Отказ в постановке «Американцев», равно как и греческое словцо «ермалафия», были донесены до ушей юноши Крылова в тот же день.

— Ермалафия, говоришь? За словцо благодарствую. Так я тебя сией «ермалафией» в первом же печатном выпуске «Почты», яко пчелку, пришпилю!.. Хотя нет. Не стоишь ты, генерал, сего греческого слова. Оно для более подходящего случая сгодится. А тебе, Соймонов, — и смачного плевка довольно!

Впрочем, плевать в генерала Соймонова Иван Андрейч не стал. Написал письмо:

«Ваше Превосходительство издали приговор, что мою оперу не можно представить, доколе не будет в ней выкинуто, что двух европейцев хотят принесть на жертву. И что это револьтирует, как вы изволили сказать, слушателей».

Тут Крылов снова обиделся и над листом приуныл. Однако, покрутив вороньим, остро заточенным пером, приписал:

«Сочиняя сию оперу, я имел намерение забавлять, трогая сердца, и в сем-то и состоит должность автора, ибо вывесть на театр шута не есть еще сделать драму...»

Письмо было отправлено.

Ответ — изустный — был все тот же.

После сего ответа под полуприкрытые крыловские веки стал заползать красноватый пустынный (не схожий ни с тверским, ни с питерским) туман.

— Урежу! — кричал он и резал ножичком для очинки перьев дубовый стол. — Урежу «Американцев», а на театре ей-богу представлю!

Крылов урезал и портил. Выбрасывал могущие «револьтировать» публику сцены. Удавалось плохо. Для смягчения резкостей был призван Клушин, приятель. Клушин комизм оперы сильно смягчил, однако Ивану Андреичу ничуть не потрафил...
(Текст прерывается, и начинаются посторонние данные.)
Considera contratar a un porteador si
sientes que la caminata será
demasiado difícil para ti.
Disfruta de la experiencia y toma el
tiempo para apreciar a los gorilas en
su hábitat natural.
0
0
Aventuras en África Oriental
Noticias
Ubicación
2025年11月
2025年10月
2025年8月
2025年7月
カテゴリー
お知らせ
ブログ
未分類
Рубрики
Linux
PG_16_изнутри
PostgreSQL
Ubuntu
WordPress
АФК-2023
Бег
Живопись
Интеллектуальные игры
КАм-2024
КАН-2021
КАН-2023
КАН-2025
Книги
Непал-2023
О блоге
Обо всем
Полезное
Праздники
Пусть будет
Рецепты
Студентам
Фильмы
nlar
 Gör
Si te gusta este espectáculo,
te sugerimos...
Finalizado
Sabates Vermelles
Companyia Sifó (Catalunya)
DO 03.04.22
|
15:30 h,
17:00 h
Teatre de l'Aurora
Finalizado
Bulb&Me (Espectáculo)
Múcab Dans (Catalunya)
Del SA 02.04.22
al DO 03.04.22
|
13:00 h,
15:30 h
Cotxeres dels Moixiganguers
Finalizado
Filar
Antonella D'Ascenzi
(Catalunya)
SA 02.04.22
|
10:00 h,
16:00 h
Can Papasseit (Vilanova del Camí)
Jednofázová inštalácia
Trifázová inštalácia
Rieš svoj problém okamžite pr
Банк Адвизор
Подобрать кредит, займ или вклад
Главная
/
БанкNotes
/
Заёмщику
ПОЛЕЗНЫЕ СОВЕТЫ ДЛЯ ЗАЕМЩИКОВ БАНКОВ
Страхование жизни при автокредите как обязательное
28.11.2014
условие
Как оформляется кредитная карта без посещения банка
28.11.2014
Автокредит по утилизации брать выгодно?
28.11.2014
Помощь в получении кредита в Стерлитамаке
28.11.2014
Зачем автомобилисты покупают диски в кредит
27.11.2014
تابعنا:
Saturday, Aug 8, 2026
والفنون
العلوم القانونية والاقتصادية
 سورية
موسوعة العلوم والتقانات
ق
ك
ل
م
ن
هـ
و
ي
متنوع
Вскоре уведомился о том, что «Американцы» на подмостки придворного театра допущены не будут, и Евстигней Фомин.

Все труды последних месяцев шли прахом. Рваной питерской тучей стало наплывать отчаяние.

Глава тридцать пятая

«Вот как я тут ковырнусь, в нову шкурку облекусь…»

Тут откуда ни возьмись — видно, для смягчения разрываемой в клочья души — выскочил на театр Евстигнеевой жизни генерал Зорич.